> **Task**
The reply should hold only the lines below from the one with "left shoulder: (127, 1472)" to the end, each copied exactly.

--

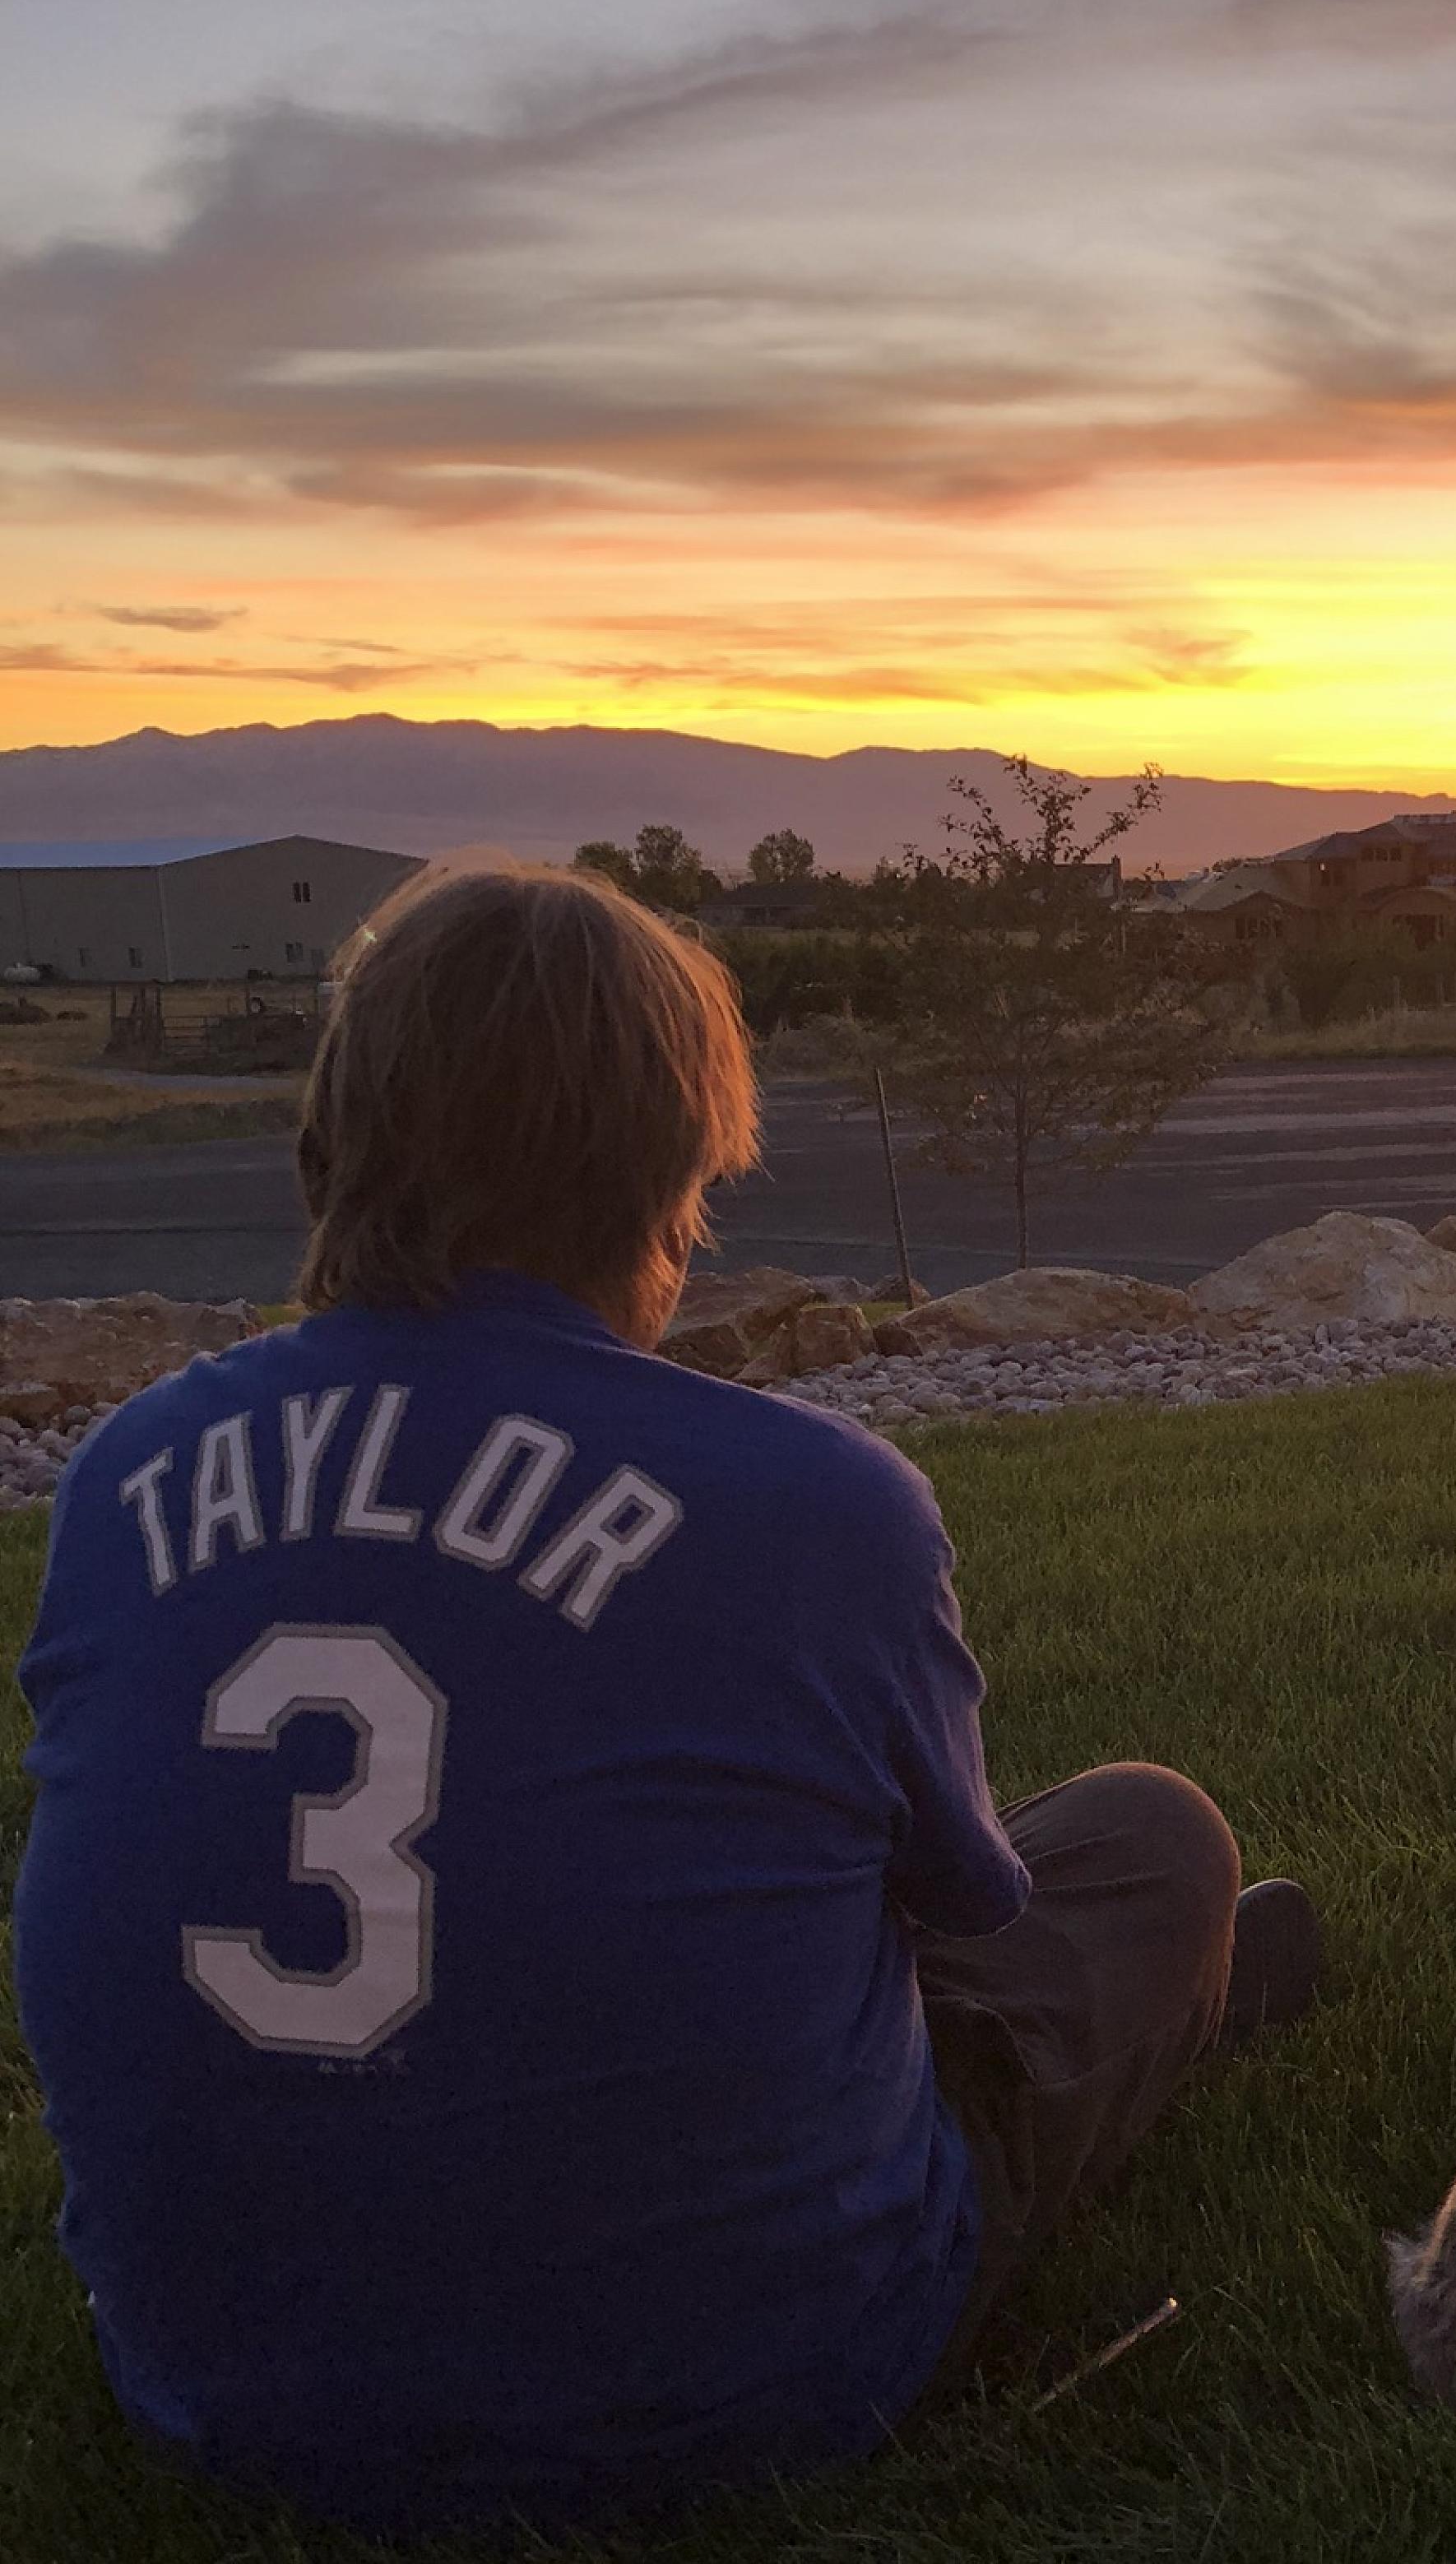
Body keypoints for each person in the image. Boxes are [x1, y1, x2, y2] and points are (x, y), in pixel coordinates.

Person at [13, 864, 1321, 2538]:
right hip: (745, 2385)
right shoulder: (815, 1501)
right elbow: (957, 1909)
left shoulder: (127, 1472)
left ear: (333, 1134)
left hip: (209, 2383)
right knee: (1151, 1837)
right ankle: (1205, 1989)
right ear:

--

> **Task output**
left shoulder: (127, 1472)
left ear: (333, 1134)
left hip: (209, 2383)
right knee: (1151, 1837)
right ankle: (1205, 1989)
right ear:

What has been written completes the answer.